Urine risk factors in children with calcium kidney stones and their siblings

Abstract

Calcium nephrolithiasis in children is increasing in prevalence and tends to be recurrent. Although children have a lower incidence of nephrolithiasis than adults, its etiology in children is less well understood; hence, treatments targeted for adults may not be optimal in children. To better understand metabolic abnormalities in stone-forming children, we compared chemical measurements and the crystallization properties of 24-h urine collections from 129 stone formers matched to 105 non-stone-forming siblings and 183 normal, healthy children with no family history of stones, all aged 6 to 17 years. The principal risk factor for calcium stone formation was hypercalciuria. Stone formers have strikingly higher calcium excretion along with high supersaturation for calcium oxalate and calcium phosphate, and a reduced distance between the upper limit of metastability and supersaturation for calcium phosphate, indicating increased risk of calcium phosphate crystallization. Other differences in urine chemistry that exist between adult stone formers and normal individuals such as hyperoxaluria, hypocitraturia, abnormal urine pH, and low urine volume were not found in these children. Hence, hypercalciuria and a reduction in the gap between calcium phosphate upper limit of metastability and supersaturation are crucial determinants of stone risk. This highlights the importance of managing hypercalciuria in children with calcium stones.

Figure 1. Urine stone risk factors

Mean 24-hr excretions of calcium (top left), oxalate (top middle), phosphorus (top right), and citrate (bottom right), as well as urine volume (bottom left) and pH (bottom middle), are shown for children with calcium stones, their non stone forming siblings, and normal healthy children. Values are means ± SEM, adjusted for gender, age and body surface area. Significant differences between subject types were observed only for calcium excretion: *p < 0.0001, stone former vs. sibling and stone former vs. normal; #p < 0.03, sibling vs. normal.

Figure 2. Calcium excretion and stone formation

Daily calcium excretion is expressed per 1.73 m² body surface area, adjusted for gender and age. A quantile plot showing the distribution of data for all subjects is at left, and means ± SEM by subject group at right. Stone formers are divided into two groups: those who have had 1–2 stones (79 subjects; 34 boys, 45 girls) and those with >2 stones (50 subjects; 22 boys, 28 girls). Significant differences are as follows: *p < 0.0001, >2 stones vs. sibling, >2 stones vs. normal and 1–2 stones vs. normal; ^†p < 0.01, >2 stones vs. 1–2 stones; #p < 0.03, 1–2 stones vs. sibling and sibling vs. normal. Stone formers and their siblings excreted more calcium than their normal counterparts, and calcium excretion was higher in patients with more stones (right panel, p<0.0001 for the regression).

Figure 3. Urine calcium, oxalate and citrate by gender and age

Daily excretions of calcium (left panels), oxalate (middle panels) and citrate (right panels) are expressed per 1.73 m² body surface area in boys (top panels) and girls (bottom panels) by age sextile. Values are means ± SEM. Oxalate declines significantly with age in girls (lower middle panel) and citrate declines with age in boys (upper right panel), p<0.001 for both regressions.

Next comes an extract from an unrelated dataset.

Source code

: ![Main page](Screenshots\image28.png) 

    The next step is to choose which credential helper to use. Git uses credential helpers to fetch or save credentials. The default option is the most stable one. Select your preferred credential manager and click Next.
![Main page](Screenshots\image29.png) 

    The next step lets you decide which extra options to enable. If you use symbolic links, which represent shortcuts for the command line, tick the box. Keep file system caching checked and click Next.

Figure 4. Urine SS and ULM for CaOx and CaP

CaOx SS and CaP SS by subject group are shown as black circles at lower ends of each bar in the left and right panels, respectively; the upper limit of metastability (ULM), the supersaturation required to experimentally induce crystallization, are the grey circles at upper ends of each bar. Values are means ± SEM. In the lower panels, stone formers are divided into two groups: those who have had 1–2 stones and those with >2 stones (see Figure 2). Hatched bars represent the distance between ambient SS and ULM, an indicator of the capacity of the urine to resist crystallization. CaOx ULM rose with CaOx SS across the groups from normal to stone former (upper left panel) and from normal through sibling to progressively more active stone former (lower left panel) so that the ULM – SS distance (length of cross hatched bars) remained constant. In stone formers, the CaP ULM – SS distance fell dramatically (upper right panel, length of cross hatched bars), most notably among those with >2 stones (lower right panel), suggesting that the CaP ULM – SS distance may be an important determinant of stone risk. Significant differences in SS or ULM: * p < 0.001 vs. NN; # p<0.01 vs. NS; + p<0.05 vs. NN; § p<0.05 vs. NN.

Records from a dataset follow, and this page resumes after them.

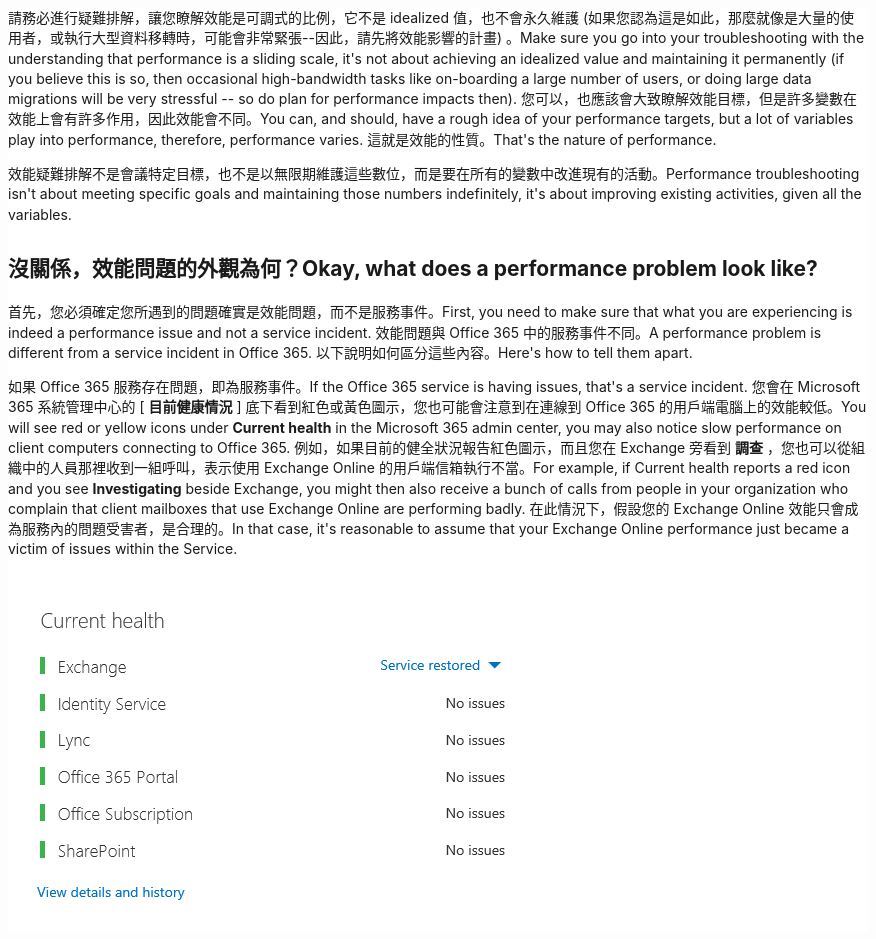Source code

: <span data-ttu-id="ed689-126">請務必進行疑難排解，讓您瞭解效能是可調式的比例，它不是 idealized 值，也不會永久維護 (如果您認為這是如此，那麼就像是大量的使用者，或執行大型資料移轉時，可能會非常緊張--因此，請先將效能影響的計畫) 。</span><span class="sxs-lookup"><span data-stu-id="ed689-126">Make sure you go into your troubleshooting with the understanding that performance is a sliding scale, it's not about achieving an idealized value and maintaining it permanently (if you believe this is so, then occasional high-bandwidth tasks like on-boarding a large number of users, or doing large data migrations will be very stressful -- so do plan for performance impacts then).</span></span> <span data-ttu-id="ed689-127">您可以，也應該會大致瞭解效能目標，但是許多變數在效能上會有許多作用，因此效能會不同。</span><span class="sxs-lookup"><span data-stu-id="ed689-127">You can, and should, have a rough idea of your performance targets, but a lot of variables play into performance, therefore, performance varies.</span></span> <span data-ttu-id="ed689-128">這就是效能的性質。</span><span class="sxs-lookup"><span data-stu-id="ed689-128">That's the nature of performance.</span></span> 
  
<span data-ttu-id="ed689-129">效能疑難排解不是會議特定目標，也不是以無限期維護這些數位，而是要在所有的變數中改進現有的活動。</span><span class="sxs-lookup"><span data-stu-id="ed689-129">Performance troubleshooting isn't about meeting specific goals and maintaining those numbers indefinitely, it's about improving existing activities, given all the variables.</span></span> 
  
## <a name="okay-what-does-a-performance-problem-look-like"></a><span data-ttu-id="ed689-130">沒關係，效能問題的外觀為何？</span><span class="sxs-lookup"><span data-stu-id="ed689-130">Okay, what does a performance problem look like?</span></span>

<span data-ttu-id="ed689-131">首先，您必須確定您所遇到的問題確實是效能問題，而不是服務事件。</span><span class="sxs-lookup"><span data-stu-id="ed689-131">First, you need to make sure that what you are experiencing is indeed a performance issue and not a service incident.</span></span> <span data-ttu-id="ed689-132">效能問題與 Office 365 中的服務事件不同。</span><span class="sxs-lookup"><span data-stu-id="ed689-132">A performance problem is different from a service incident in Office 365.</span></span> <span data-ttu-id="ed689-133">以下說明如何區分這些內容。</span><span class="sxs-lookup"><span data-stu-id="ed689-133">Here's how to tell them apart.</span></span>
  
<span data-ttu-id="ed689-134">如果 Office 365 服務存在問題，即為服務事件。</span><span class="sxs-lookup"><span data-stu-id="ed689-134">If the Office 365 service is having issues, that's a service incident.</span></span> <span data-ttu-id="ed689-135">您會在 Microsoft 365 系統管理中心的 [ **目前健康情況** ] 底下看到紅色或黃色圖示，您也可能會注意到在連線到 Office 365 的用戶端電腦上的效能較低。</span><span class="sxs-lookup"><span data-stu-id="ed689-135">You will see red or yellow icons under **Current health** in the Microsoft 365 admin center, you may also notice slow performance on client computers connecting to Office 365.</span></span> <span data-ttu-id="ed689-136">例如，如果目前的健全狀況報告紅色圖示，而且您在 Exchange 旁看到 **調查** ，您也可以從組織中的人員那裡收到一組呼叫，表示使用 Exchange Online 的用戶端信箱執行不當。</span><span class="sxs-lookup"><span data-stu-id="ed689-136">For example, if Current health reports a red icon and you see **Investigating** beside Exchange, you might then also receive a bunch of calls from people in your organization who complain that client mailboxes that use Exchange Online are performing badly.</span></span> <span data-ttu-id="ed689-137">在此情況下，假設您的 Exchange Online 效能只會成為服務內的問題受害者，是合理的。</span><span class="sxs-lookup"><span data-stu-id="ed689-137">In that case, it's reasonable to assume that your Exchange Online performance just became a victim of issues within the Service.</span></span> 
  
![Office 365 Health 儀表板，所有工作負載顯示綠色，除了 Exchange，顯示服務已還原。](../media/ec7f0325-9e61-4e1a-bec0-64b87f4469be.PNG)
  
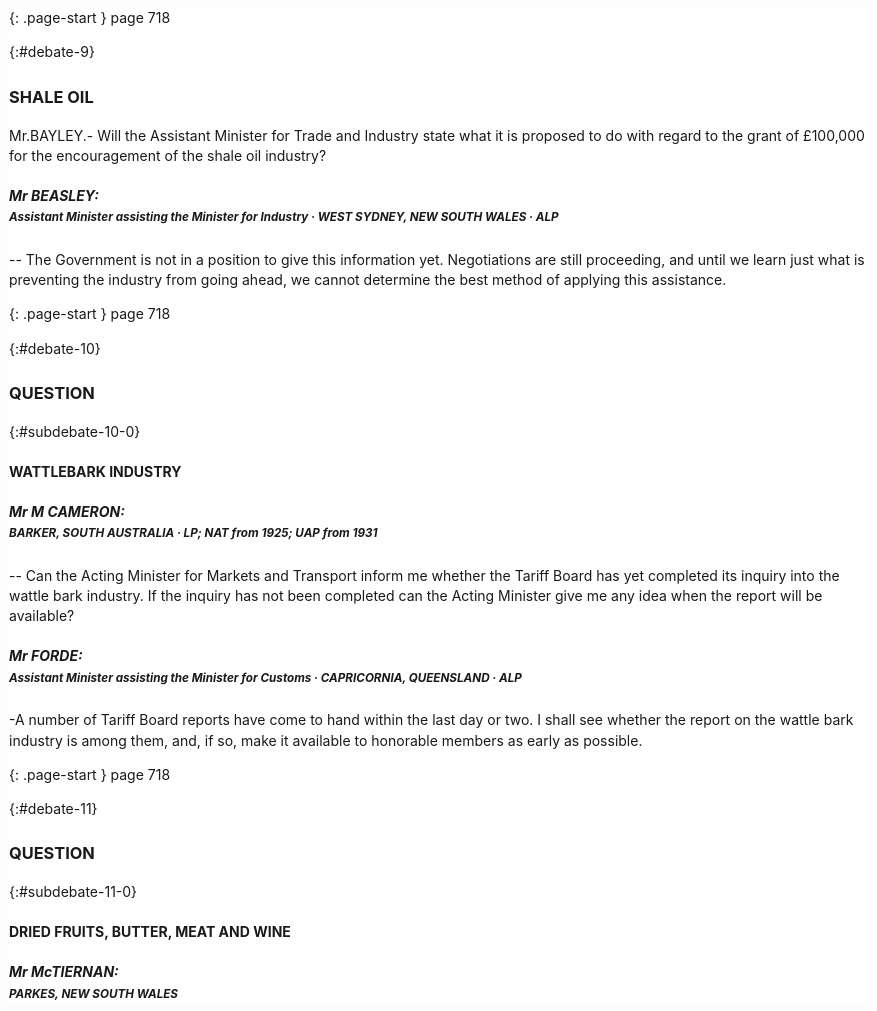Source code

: {: .page-start }
page 718

{:#debate-9}
### SHALE OIL

Mr.BAYLEY.- Will the Assistant Minister for Trade and Industry state what it is proposed to do with regard to the grant of £100,000 for the encouragement of the shale oil industry? 

##### Mr BEASLEY:<br><small class="text-muted">Assistant Minister assisting the Minister for Industry &middot; WEST SYDNEY, NEW SOUTH WALES &middot; ALP</small>

-- The Government is not in a position to give this information yet. Negotiations are still proceeding, and until we learn just what is preventing the industry from going ahead, we cannot determine the best method of applying this assistance. 

{: .page-start }
page 718

{:#debate-10}
### QUESTION

{:#subdebate-10-0}
#### WATTLEBARK INDUSTRY

##### Mr M CAMERON:<br><small class="text-muted">BARKER, SOUTH AUSTRALIA &middot; LP; NAT from 1925; UAP from 1931</small>

-- Can the Acting Minister for Markets and Transport inform me whether the Tariff Board has yet completed its inquiry into the wattle bark industry. If the inquiry has not been completed can the Acting Minister give me any idea when the report will be available? 

##### Mr FORDE:<br><small class="text-muted">Assistant Minister assisting the Minister for Customs &middot; CAPRICORNIA, QUEENSLAND &middot; ALP</small>

-A number of Tariff Board reports have come to hand within the last day or two. I shall see whether the report on the wattle bark industry is among them, and, if so, make it available to honorable members as early as possible. 

{: .page-start }
page 718

{:#debate-11}
### QUESTION

{:#subdebate-11-0}
#### DRIED FRUITS, BUTTER, MEAT AND WINE

##### Mr McTIERNAN:<br><small class="text-muted">PARKES, NEW SOUTH WALES</small>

Figure 5. Calcium oxalate crystal growth inhibition

Crystal growth is shown as mean ± SEM percent control growth for children grouped by subject type (left), or by age sextile (right). Results are adjusted for gender and body surface area. Higher values are closer to the control containing no inhibitory urine protein, and indicate weaker inhibition. Crystal growth inhibition is not different by subject type but diminishes with age (p<0.001 for the regression).